▸ SET TASK:
Duplicate each of the rows below, keeping every line the same as it appears.

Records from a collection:
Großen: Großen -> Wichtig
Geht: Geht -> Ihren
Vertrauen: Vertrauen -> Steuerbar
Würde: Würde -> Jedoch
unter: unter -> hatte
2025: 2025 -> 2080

▸ SOLUTION TO THE PROBLEM:
Großen: Großen -> Wichtig
Geht: Geht -> Ihren
Vertrauen: Vertrauen -> Steuerbar
Würde: Würde -> Jedoch
unter: unter -> hatte
2025: 2025 -> 2080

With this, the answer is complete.